* [TASK STATEMENT]:
Copy the records exactly, leaving out every picture.
____
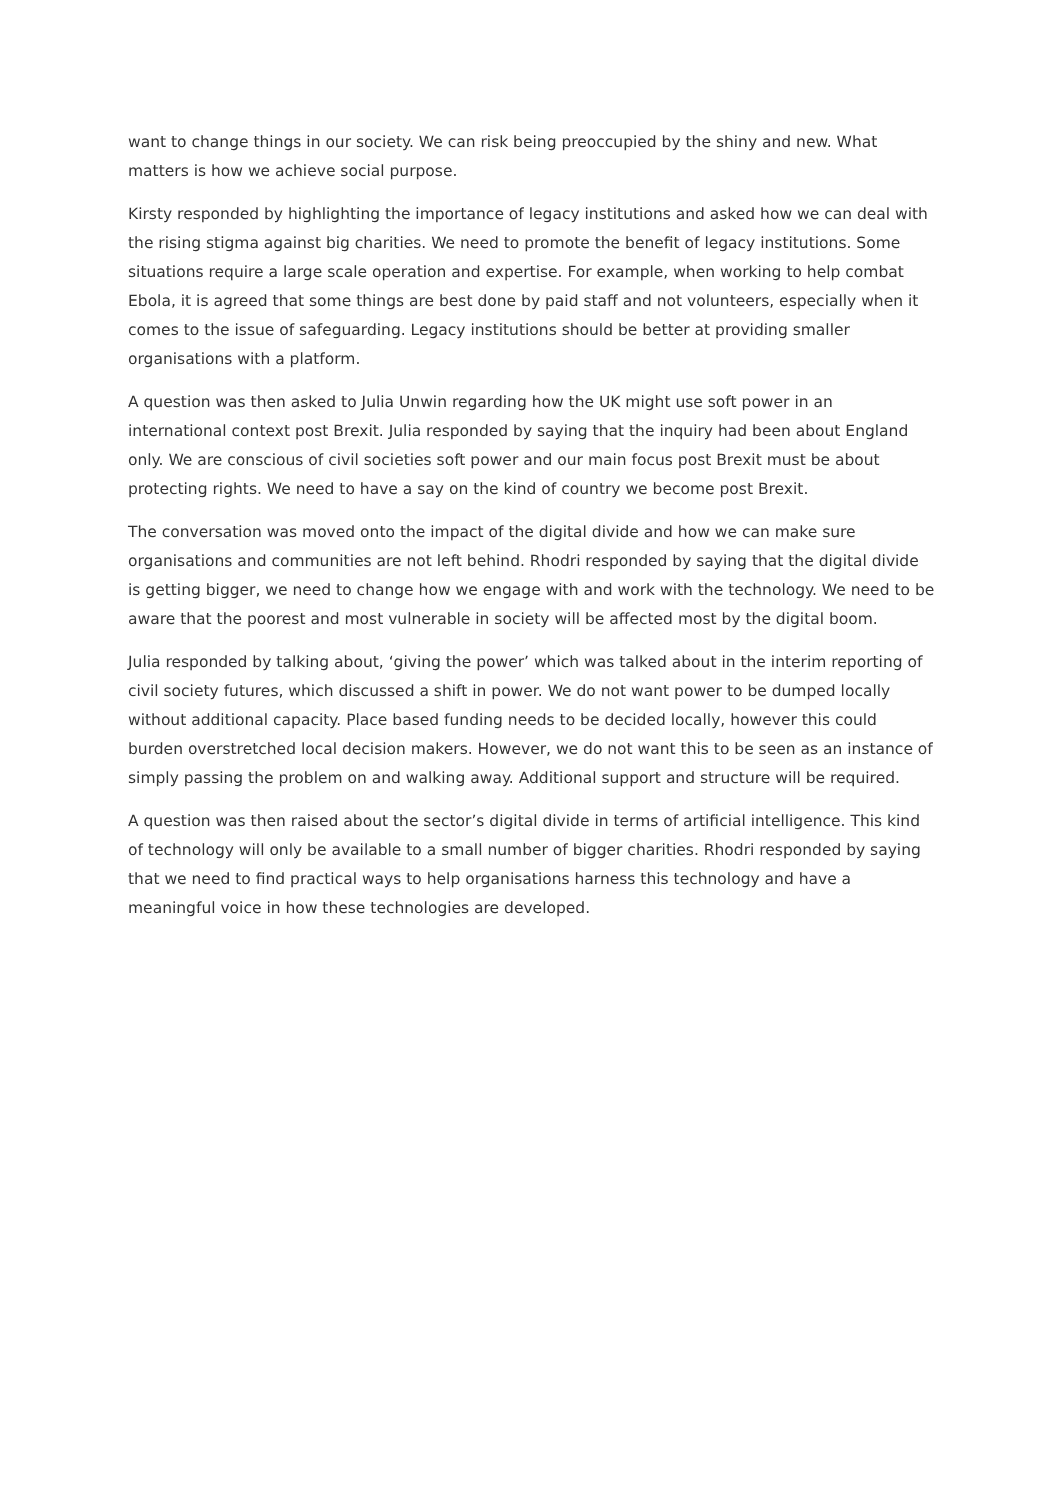want to change things in our society. We can risk being preoccupied by the shiny and new. What matters is how we achieve social purpose.
Kirsty responded by highlighting the importance of legacy institutions and asked how we can deal with the rising stigma against big charities. We need to promote the benefit of legacy institutions. Some situations require a large scale operation and expertise. For example, when working to help combat Ebola, it is agreed that some things are best done by paid staff and not volunteers, especially when it comes to the issue of safeguarding. Legacy institutions should be better at providing smaller organisations with a platform.
A question was then asked to Julia Unwin regarding how the UK might use soft power in an international context post Brexit. Julia responded by saying that the inquiry had been about England only. We are conscious of civil societies soft power and our main focus post Brexit must be about protecting rights. We need to have a say on the kind of country we become post Brexit.
The conversation was moved onto the impact of the digital divide and how we can make sure organisations and communities are not left behind. Rhodri responded by saying that the digital divide is getting bigger, we need to change how we engage with and work with the technology. We need to be aware that the poorest and most vulnerable in society will be affected most by the digital boom.
Julia responded by talking about, ‘giving the power’ which was talked about in the interim reporting of civil society futures, which discussed a shift in power. We do not want power to be dumped locally without additional capacity. Place based funding needs to be decided locally, however this could burden overstretched local decision makers. However, we do not want this to be seen as an instance of simply passing the problem on and walking away. Additional support and structure will be required.
A question was then raised about the sector’s digital divide in terms of artificial intelligence. This kind of technology will only be available to a small number of bigger charities. Rhodri responded by saying that we need to find practical ways to help organisations harness this technology and have a meaningful voice in how these technologies are developed.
____
* [WRITTEN SOLUTION]:
want to change things in our society. We can risk being preoccupied by the shiny and new. What matters is how we achieve social purpose.
Kirsty responded by highlighting the importance of legacy institutions and asked how we can deal with the rising stigma against big charities. We need to promote the benefit of legacy institutions. Some situations require a large scale operation and expertise. For example, when working to help combat Ebola, it is agreed that some things are best done by paid staff and not volunteers, especially when it comes to the issue of safeguarding. Legacy institutions should be better at providing smaller organisations with a platform.
A question was then asked to Julia Unwin regarding how the UK might use soft power in an international context post Brexit. Julia responded by saying that the inquiry had been about England only. We are conscious of civil societies soft power and our main focus post Brexit must be about protecting rights. We need to have a say on the kind of country we become post Brexit.
The conversation was moved onto the impact of the digital divide and how we can make sure organisations and communities are not left behind. Rhodri responded by saying that the digital divide is getting bigger, we need to change how we engage with and work with the technology. We need to be aware that the poorest and most vulnerable in society will be affected most by the digital boom.
Julia responded by talking about, ‘giving the power’ which was talked about in the interim reporting of civil society futures, which discussed a shift in power. We do not want power to be dumped locally without additional capacity. Place based funding needs to be decided locally, however this could burden overstretched local decision makers. However, we do not want this to be seen as an instance of simply passing the problem on and walking away. Additional support and structure will be required.
A question was then raised about the sector’s digital divide in terms of artificial intelligence. This kind of technology will only be available to a small number of bigger charities. Rhodri responded by saying that we need to find practical ways to help organisations harness this technology and have a meaningful voice in how these technologies are developed.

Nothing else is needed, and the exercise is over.